> [About this exercise]: Using the profile of wheelchair fencer Feng Yanke below, explain what his 2016 Rio de Janeiro entry in Foil B signifies about how he finished in that event.

> [Reading text]:

■ ■ ■

Feng Yanke

Personal information
- Born: 10 January 1988 (age 38) Xuzhou, China

Sport
- Country: China
- Sport: Wheelchair fencing

Medal record
Paralympic Games
| Gold medal – first place | 2016 Rio de Janeiro | Foil B |
| Gold medal – first place | 2020 Tokyo | Sabre B |
| Gold medal – first place | 2020 Tokyo | Foil B |
| Gold medal – first place | 2024 Paris | Sabre B |
| Gold medal – first place | 2024 Paris | Team foil |
| Silver medal – second place | 2024 Paris | Foil B |
World Championships
| Gold medal – first place | 2019 Cheongju | Foil B |
| Gold medal – first place | 2019 Cheongju | Team Foil |
| Silver medal – second place | 2019 Cheongju | Sabre B |
| Silver medal – second place | 2019 Cheongju | Team Sabre |
| Bronze medal – third place | 2015 Eger | Sabre B |
Asian Para Games
| Gold medal – first place | 2018 Jakarta | Épée team |
| Gold medal – first place | 2018 Jakarta | Foil team |
| Gold medal – first place | 2018 Jakarta | Sabre team |
| Gold medal – first place | 2018 Jakarta | Sabre B |
| Gold medal – first place | 2022 Hangzhou | Foil team |
| Gold medal – first place | 2022 Hangzhou | Sabre B |
| Silver medal – second place | 2022 Hangzhou | Foil B |
| Bronze medal – third place | 2018 Jakarta | Foil B |
| Bronze medal – third place | 2022 Hangzhou | Épée B |

= Feng Yanke =

Chinese wheelchair fencer

Feng Yanke (born 10 January 1988) is a Chinese wheelchair fencer. He represented China at the 2016 Summer Paralympics held in Rio de Janeiro, Brazil and he won the gold medal in the Men's Foil B event. At the 2020 Summer Paralympics held in Tokyo, Japan, he won two gold medals in the Men's Sabre B and Men's Foil B event.

■ ■ ■

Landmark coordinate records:
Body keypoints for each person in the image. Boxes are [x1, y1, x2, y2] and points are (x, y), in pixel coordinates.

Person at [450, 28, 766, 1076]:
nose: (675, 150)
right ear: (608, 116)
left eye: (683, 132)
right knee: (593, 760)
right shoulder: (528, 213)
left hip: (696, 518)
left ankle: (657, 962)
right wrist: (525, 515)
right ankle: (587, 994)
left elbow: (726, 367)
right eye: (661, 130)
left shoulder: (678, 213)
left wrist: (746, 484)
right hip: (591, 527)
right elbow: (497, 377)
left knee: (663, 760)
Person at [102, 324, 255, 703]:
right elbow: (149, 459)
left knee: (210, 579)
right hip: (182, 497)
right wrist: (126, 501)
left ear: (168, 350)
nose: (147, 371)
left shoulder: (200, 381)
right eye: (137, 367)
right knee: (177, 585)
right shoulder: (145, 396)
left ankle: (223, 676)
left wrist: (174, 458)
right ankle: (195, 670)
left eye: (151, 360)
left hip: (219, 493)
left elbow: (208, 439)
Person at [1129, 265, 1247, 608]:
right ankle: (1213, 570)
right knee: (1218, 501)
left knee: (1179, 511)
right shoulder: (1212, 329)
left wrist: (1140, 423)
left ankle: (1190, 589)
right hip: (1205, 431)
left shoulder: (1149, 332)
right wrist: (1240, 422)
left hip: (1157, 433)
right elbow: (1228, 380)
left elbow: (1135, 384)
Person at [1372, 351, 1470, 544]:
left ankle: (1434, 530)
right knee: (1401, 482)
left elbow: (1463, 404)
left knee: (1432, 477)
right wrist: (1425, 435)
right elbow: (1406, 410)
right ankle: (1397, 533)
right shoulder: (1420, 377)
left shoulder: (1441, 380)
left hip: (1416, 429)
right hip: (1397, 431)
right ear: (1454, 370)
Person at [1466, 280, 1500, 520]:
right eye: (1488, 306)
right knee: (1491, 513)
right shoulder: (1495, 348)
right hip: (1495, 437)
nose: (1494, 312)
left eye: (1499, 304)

■ ■ ■

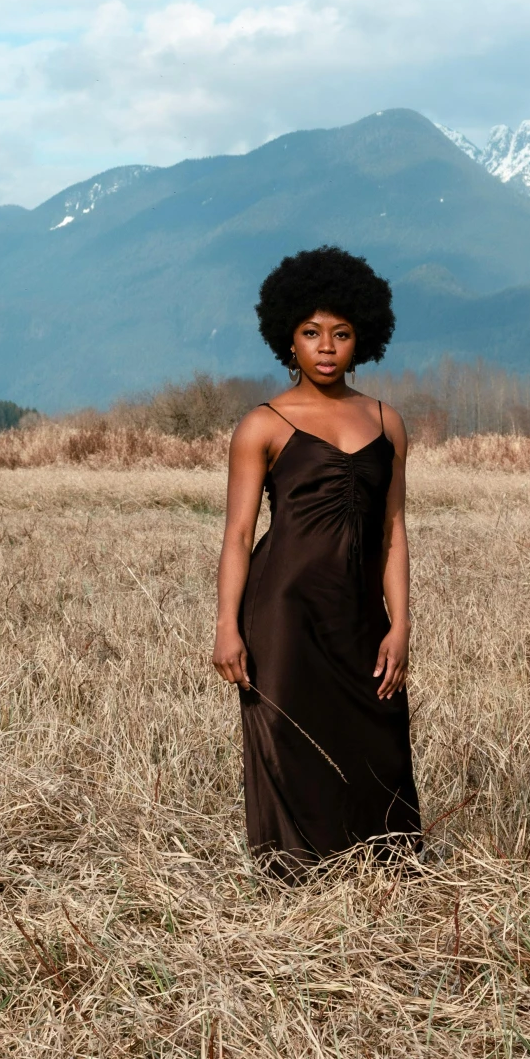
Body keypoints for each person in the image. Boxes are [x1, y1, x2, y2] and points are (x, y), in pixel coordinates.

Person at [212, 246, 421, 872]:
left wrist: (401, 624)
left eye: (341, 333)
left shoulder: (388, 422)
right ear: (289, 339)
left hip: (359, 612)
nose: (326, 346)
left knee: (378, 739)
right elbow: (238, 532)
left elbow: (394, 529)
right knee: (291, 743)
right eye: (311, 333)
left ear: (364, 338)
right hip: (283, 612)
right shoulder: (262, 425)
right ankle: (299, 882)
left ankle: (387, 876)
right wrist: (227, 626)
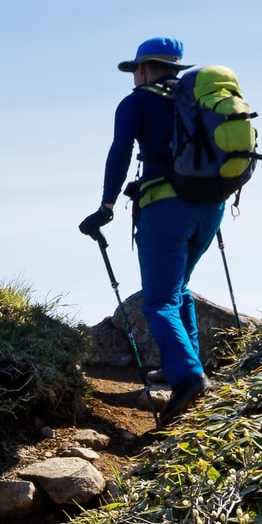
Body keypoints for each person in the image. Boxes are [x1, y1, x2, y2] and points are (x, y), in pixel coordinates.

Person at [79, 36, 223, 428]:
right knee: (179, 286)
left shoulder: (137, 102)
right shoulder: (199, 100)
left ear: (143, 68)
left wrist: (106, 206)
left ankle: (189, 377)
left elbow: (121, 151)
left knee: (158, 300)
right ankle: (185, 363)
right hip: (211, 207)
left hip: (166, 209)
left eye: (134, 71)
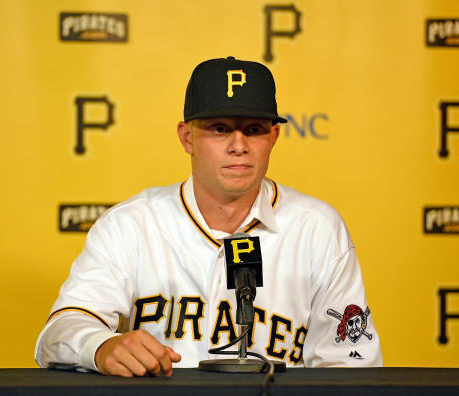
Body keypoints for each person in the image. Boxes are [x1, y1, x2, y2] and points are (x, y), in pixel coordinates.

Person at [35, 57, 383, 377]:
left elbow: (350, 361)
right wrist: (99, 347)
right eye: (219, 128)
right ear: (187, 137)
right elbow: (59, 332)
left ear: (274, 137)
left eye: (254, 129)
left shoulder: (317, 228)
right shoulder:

■ ■ ■

> [Result for this exercise]: The entry is a gold medal, which the medal record defines as first place, so Feng Yanke finished first in Foil B at Rio de Janeiro in 2016. The prose confirms this by stating that he won the gold medal in the Men's Foil B event at the 2016 Summer Paralympics.